I do not own the property of my ancestors. I know it is taken care of and its physical presence will undergo renovation and repairs over time. I won’t wage war over its right to exist under my rule. That would be a pointless effort, destroying the serenity it brings to all of us.

The relationship that I have with this place has already created a holy ground within me. I honor the love and the care that it has provided for me in my younger years. I now live in a new place with my own family. It is my desire to make my own home a holy place for my children. It is in the decent actions and pure hearts of people that a ground becomes holy. It furthers the betterment of new life and can change hardened hearts into a giving spirit.

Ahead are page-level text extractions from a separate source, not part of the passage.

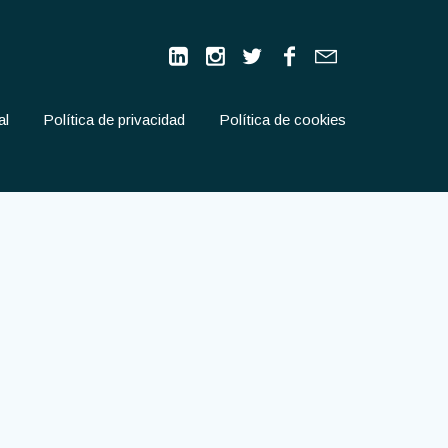
al
Política de privacidad
Política de cookies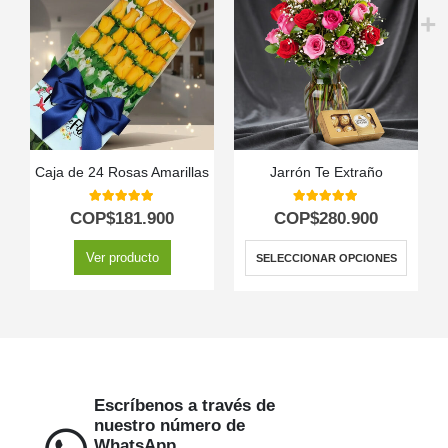
Caja de 24 Rosas Amarillas
Jarrón Te Extraño
5.00
out of 5
5.00
out of 5
COP$
181.900
COP$
280.900
Ver producto
SELECCIONAR OPCIONES
Escríbenos a través de
nuestro número de
WhatsApp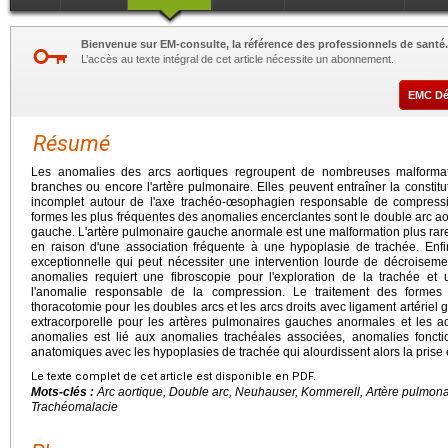
Bienvenue sur EM-consulte, la référence des professionnels de santé.
L’accès au texte intégral de cet article nécessite un abonnement.
EMC D
Résumé
Les anomalies des arcs aortiques regroupent de nombreuses malformati
branches ou encore l'artère pulmonaire. Elles peuvent entraîner la constit
incomplet autour de l'axe trachéo-œsophagien responsable de compress
formes les plus fréquentes des anomalies encerclantes sont le double arc aorti
gauche. L'artère pulmonaire gauche anormale est une malformation plus rare
en raison d'une association fréquente à une hypoplasie de trachée. Enfi
exceptionnelle qui peut nécessiter une intervention lourde de décroiseme
anomalies requiert une fibroscopie pour l'exploration de la trachée et 
l'anomalie responsable de la compression. Le traitement des formes 
thoracotomie pour les doubles arcs et les arcs droits avec ligament artériel 
extracorporelle pour les artères pulmonaires gauches anormales et les ao
anomalies est lié aux anomalies trachéales associées, anomalies foncti
anatomiques avec les hypoplasies de trachée qui alourdissent alors la prise
Le texte complet de cet article est disponible en PDF.
Mots-clés :
Arc aortique, Double arc, Neuhauser, Kommerell, Artère pulmona
Trachéomalacie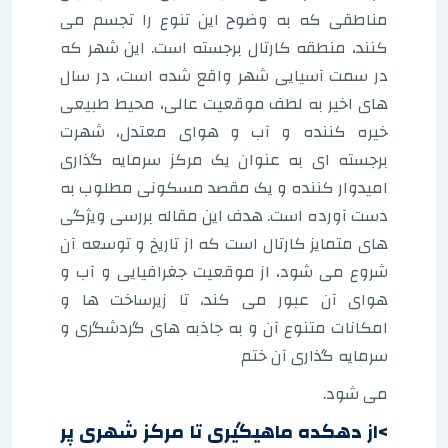
مناطقی که به وضوح این تنوع را تجسم می
کنند، منطقه کارتال برجسته است. این شهر که
در سمت آسیایی شهر واقع شده است، در سال
های اخیر به لطف موقعیت عالی، محیط طبیعی
خیره کننده و آب و هوای معتدل، شهرت
برجسته ای به عنوان یک مرکز سرمایه گذاری
امیدوار کننده و یک مقصد مسکونی مطلوب به
دست آورده است. هدف این مقاله بررسی ویژگی
های متمایز کارتال است که از تاریخ و توسعه آن
شروع می شود، از موقعیت جغرافیایی و آب و
هوای آن عبور می کند، تا زیرساخت ها و
امکانات متنوع آن و به جاذبه های گردشگری و
سرمایه گذاری آن ختم
می شود.
>از دهکده ماهیگیری تا مرکز شهری پر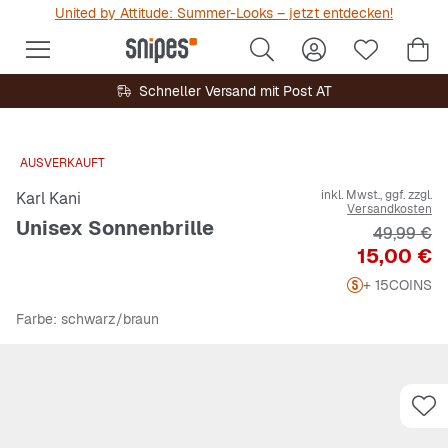
United by Attitude: Summer-Looks – jetzt entdecken!
Schneller Versand mit Post AT
AUSVERKAUFT
inkl. Mwst., ggf. zzgl.
Karl Kani
Versandkosten
Unisex Sonnenbrille
Originalpr
49,99 €
Preis
15,00 €
+ 15
COINS
Farbe
: schwarz/braun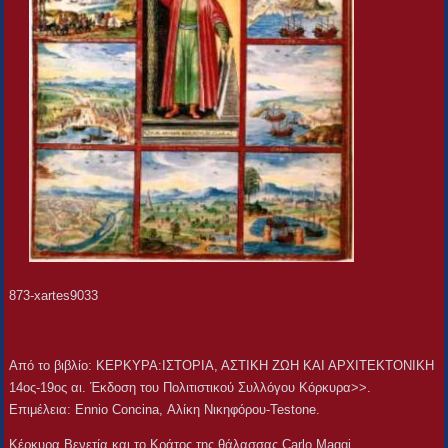
873-xartes9033
Aπό το βιβλίο: ΚΕΡΚΥΡΑ:ΙΣΤΟΡΙΑ, ΑΣΤΙΚΗ ΖΩΗ ΚΑΙ ΑΡΧΙΤΕΚΤΟΝΙΚΗ
14ος-19ος αι. Έκδοση του Πολιτιστικού Συλλόγου Κόρκυρα>>.
Επιμέλεια: Ennio Concina, Αλίκη Νικηφόρου-Testone.
Κέρκυρα,Βενετία και το Κράτος της θάλασσας,Carlo Maggi.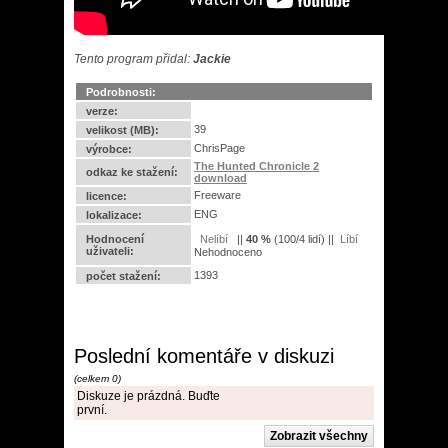
Tento program přidal:
Jackie
Podrobnosti:
verze:
39
velikost (MB):
ChrisPage
výrobce:
The Hunted Chronicle 2
odkaz ke stažení:
download
Freeware
licence:
ENG
lokalizace:
Hodnocení
||
40
%
(
100
/
4 lidí
) ||
uživateli:
Nehodnoceno
1393
počet stažení:
Poslední komentáře v diskuzi
(celkem 0)
Diskuze je prázdná. Buďte
první.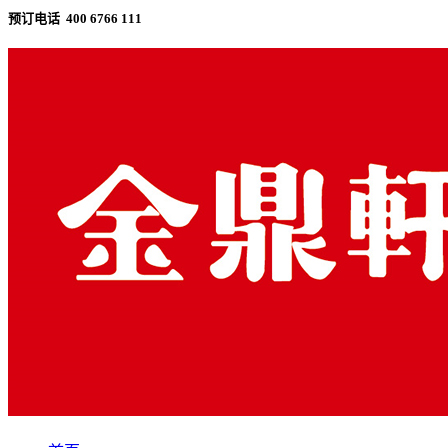
预订电话 400 6766 111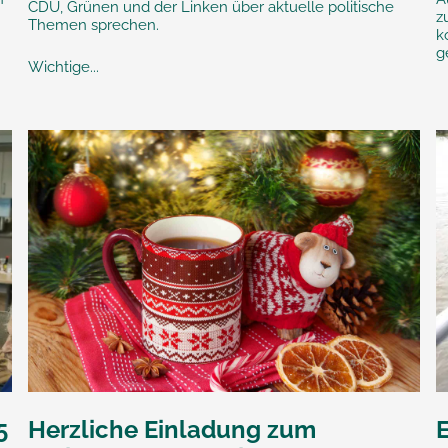
CDU, Grünen und der Linken über aktuelle politische
z
Themen sprechen.
k
g
Wichtige...
5
Herzliche Einladung zum
E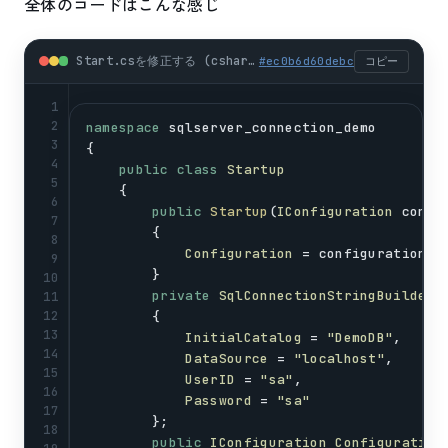
全体のコードはこんな感じ
Start.csを修正する (csharp)
#
ec0b6d60debc
コピー
1
2
namespace
sqlserver_connection_demo
3
{
4
public
class
Startup
5
    {
6
public
Startup
(
IConfiguration
confi
7
        {
8
Configuration
 = 
configuration
;
9
        }
10
private
SqlConnectionStringBuilder
11
12
        {
13
InitialCatalog
 = 
"DemoDB"
,
14
DataSource
 = 
"localhost"
,
15
UserID
 = 
"sa"
,
16
Password
 = 
"sa"
17
        };
18
public
IConfiguration
Configuration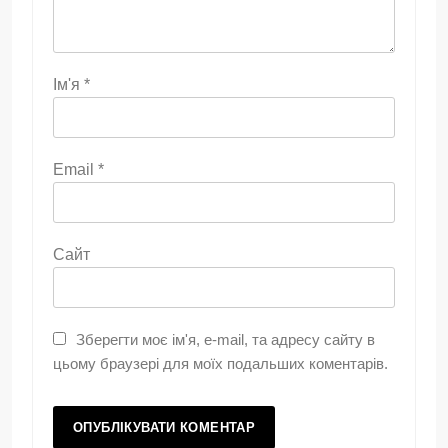
Ім'я
*
Email
*
Сайт
Зберегти моє ім'я, e-mail, та адресу сайту в
цьому браузері для моїх подальших коментарів.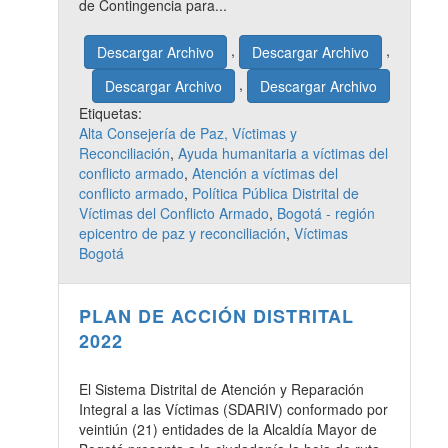
de Contingencia para...
,
,
Descargar Archivo
Descargar Archivo
,
Descargar Archivo
Descargar Archivo
Etiquetas:
Alta Consejería de Paz, Víctimas y
Reconciliación
,
Ayuda humanitaria a víctimas del
conflicto armado
,
Atención a víctimas del
conflicto armado
,
Política Pública Distrital de
Víctimas del Conflicto Armado
,
Bogotá - región
epicentro de paz y reconciliación
,
Víctimas
Bogotá
PLAN DE ACCIÓN DISTRITAL
2022
El Sistema Distrital de Atención y Reparación
Integral a las Víctimas (SDARIV) conformado por
veintiún (21) entidades de la Alcaldía Mayor de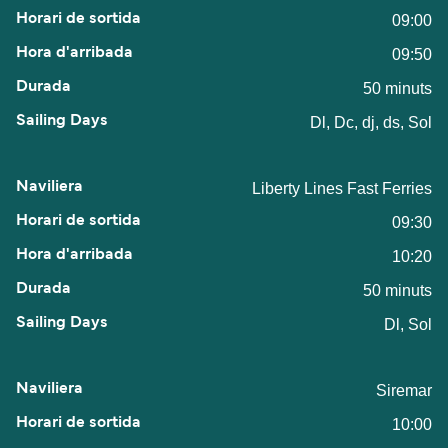
09:00
09:50
50 minuts
Dl, Dc, dj, ds, Sol
Liberty Lines Fast Ferries
09:30
10:20
50 minuts
Dl, Sol
Siremar
10:00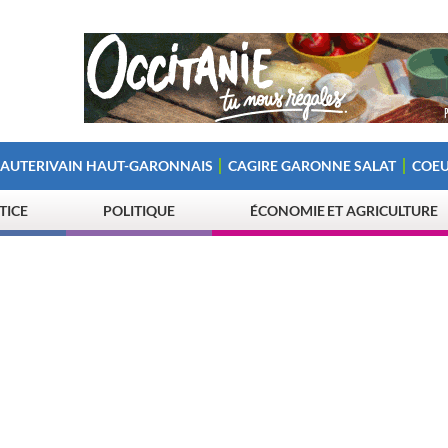
 AUTERIVAIN HAUT-GARONNAIS
CAGIRE GARONNE SALAT
COEU
STICE
POLITIQUE
ÉCONOMIE ET AGRICULTURE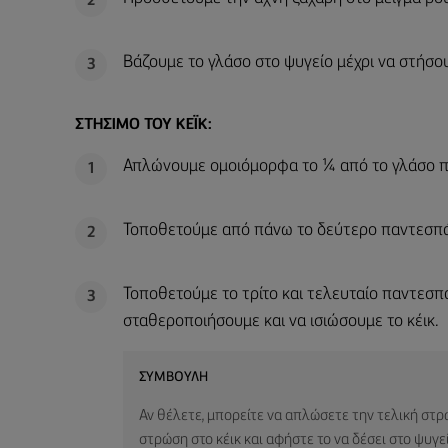
2
Βάζουμε το γλάσο στο ψυγείο μέχρι να στήσου
3
ΣΤΉΣΙΜΟ ΤΟΥ ΚΈΙΚ:
Απλώνουμε ομοιόμορφα το ¼ από το γλάσο π
1
Τοποθετούμε από πάνω το δεύτερο παντεσπά
2
Τοποθετούμε το τρίτο και τελευταίο παντεσπά
3
σταθεροποιήσουμε και να ισιώσουμε το κέικ.
ΣΥΜΒΟΥΛΉ
Αν θέλετε, μπορείτε να απλώσετε την τελική στρ
στρώση στο κέικ και αφήστε το να δέσει στο ψυγε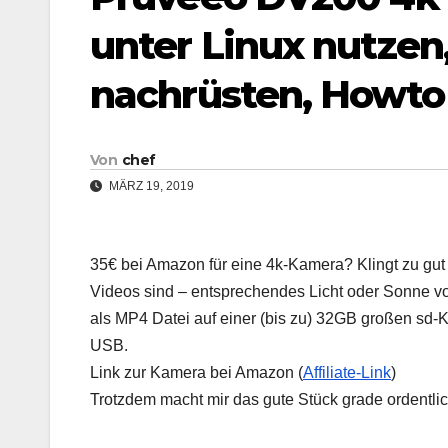
unter Linux nutze
nachrüsten, Howto
Von
chef
MÄRZ 19, 2019
35€ bei Amazon für eine 4k-Kamera? Klingt zu gut u
Videos sind – entsprechendes Licht oder Sonne vo
als MP4 Datei auf einer (bis zu) 32GB großen sd-
USB.
Link zur Kamera bei Amazon (
Affiliate-Link
)
Trotzdem macht mir das gute Stück grade ordentli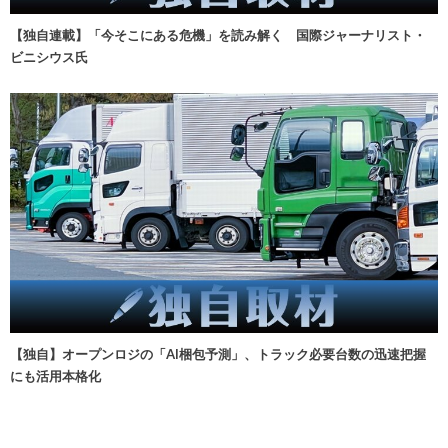
【独自連載】「今そこにある危機」を読み解く 国際ジャーナリスト・
ビニシウス氏
【独自】オープンロジの「AI梱包予測」、トラック必要台数の迅速把握
にも活用本格化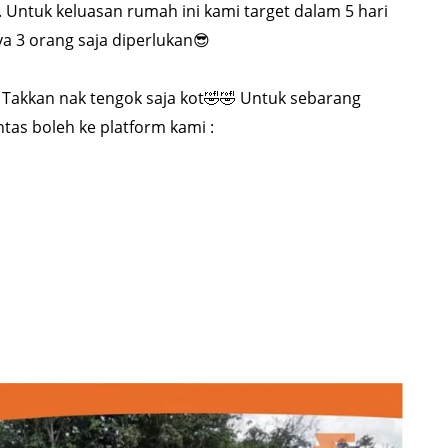
Untuk keluasan rumah ini kami target dalam 5 hari
 3 orang saja diperlukan😎
?? Takkan nak tengok saja kot🤣🤣 Untuk sebarang
tas boleh ke platform kami :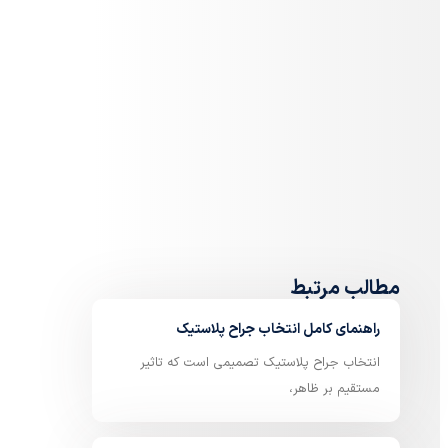
مطالب مرتبط
راهنمای کامل انتخاب جراح پلاستیک
انتخاب جراح پلاستیک تصمیمی است که تاثیر
مستقیم بر ظاهر،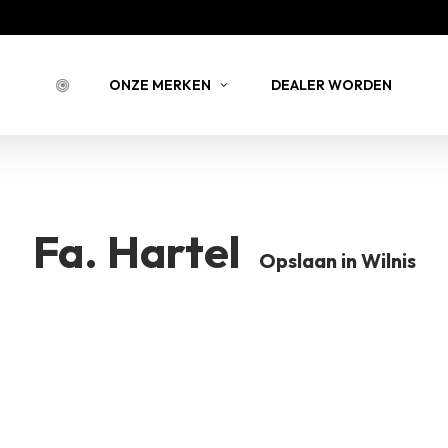
Bestell
ONZE MERKEN
DEALER WORDEN
BESTELLING 
NSTEIN
JOY JULIA
BELLIN
Fa. Hartel
Opslaan in Wilnis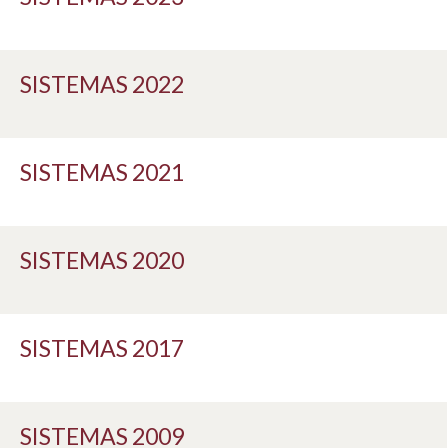
SISTEMAS 2022
SISTEMAS 2021
SISTEMAS 2020
SISTEMAS 2017
SISTEMAS 2009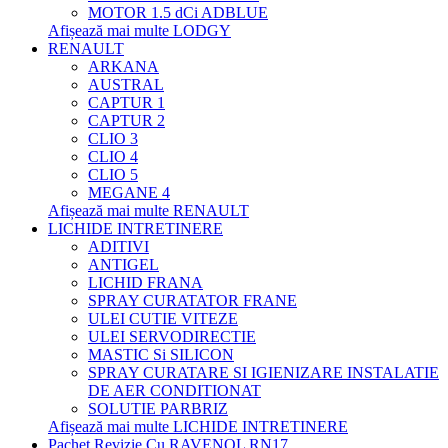
MOTOR 1.5 dCi ADBLUE
Afișează mai multe LODGY
RENAULT
ARKANA
AUSTRAL
CAPTUR 1
CAPTUR 2
CLIO 3
CLIO 4
CLIO 5
MEGANE 4
Afișează mai multe RENAULT
LICHIDE INTRETINERE
ADITIVI
ANTIGEL
LICHID FRANA
SPRAY CURATATOR FRANE
ULEI CUTIE VITEZE
ULEI SERVODIRECTIE
MASTIC Si SILICON
SPRAY CURATARE SI IGIENIZARE INSTALATIE
DE AER CONDITIONAT
SOLUTIE PARBRIZ
Afișează mai multe LICHIDE INTRETINERE
Pachet Revizie Cu RAVENOL RN17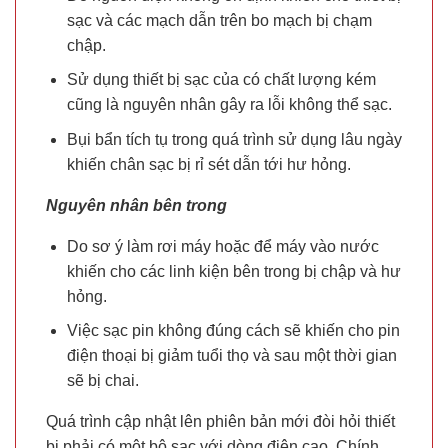
sạc và các mạch dẫn trên bo mạch bị chạm
chập.
Sử dụng thiết bị sạc của có chất lượng kém
cũng là nguyên nhân gây ra lỗi không thể sạc.
Bụi bẩn tích tụ trong quá trình sử dụng lâu ngày
khiến chân sạc bị rỉ sét dẫn tới hư hỏng.
Nguyên nhân bên trong
Do sơ ý làm rơi máy hoặc để máy vào nước
khiến cho các linh kiện bên trong bị chập và hư
hỏng.
Việc sạc pin không đúng cách sẽ khiến cho pin
điện thoại bị giảm tuổi thọ và sau một thời gian
sẽ bị chai.
Quá trình cập nhật lên phiên bản mới đòi hỏi thiết
bị phải có một bộ sạc với dòng điện cao. Chính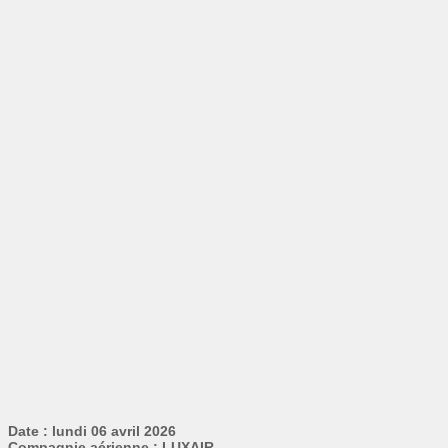
Date : lundi 06 avril 2026
Compagnie aérienne : LUXAIR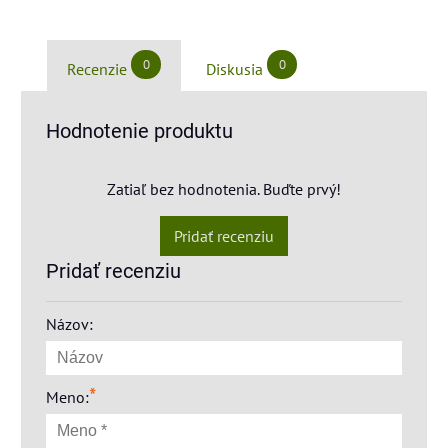
0
0
Recenzie
Diskusia
Hodnotenie produktu
Zatiaľ bez hodnotenia. Buďte prvý!
Pridať recenziu
Pridať recenziu
Názov:
*
Meno: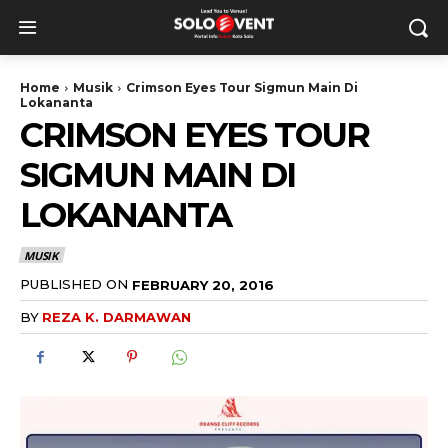
Home
Musik
Crimson Eyes Tour Sigmun Main Di
Lokananta
CRIMSON EYES TOUR
SIGMUN MAIN DI
LOKANANTA
MUSIK
PUBLISHED ON
FEBRUARY 20, 2016
BY
REZA K. DARMAWAN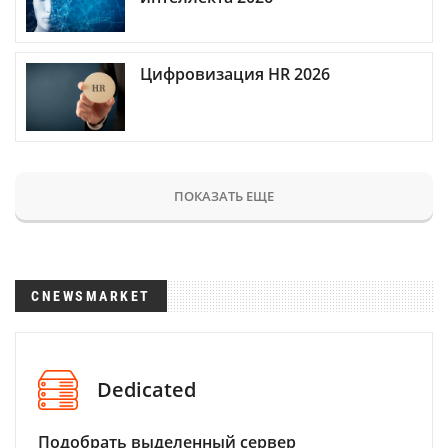
Цифровизация HR 2026
ПОКАЗАТЬ ЕЩЕ
CNEWSMARKET
Dedicated
Подобрать выделенный сервер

If a society can learn to understand the significance of holy ground, mankind could walk this earth with less fear of conflict. They would have the wisdom to know that holiness is spiritual and the land gets blessed by how well a man will expresses his heart to his fellow man. Holy ground cannot be conquered. It has to be honored continually so that it will grow in blessedness.

I walked on holy ground the day I set foot into my past again. I respected the testimonies of each memory that an object brought forth. I did not worship the object, but I honored the spiritual significance that came from my personal fountain of life’s memories. It was my personal pilgrimage home. Many prayers were answered that day.

I knew that day that I can bring this back to my new country. Amazingly, the property I left behind gave me new pastures; a new land. It can neither be taxed nor can it be taken away by any man on earth. Its value is as strong as gold. It has purchase power that will last past a life-time. It is a living testimony that small miracles can happen by walking on holy ground.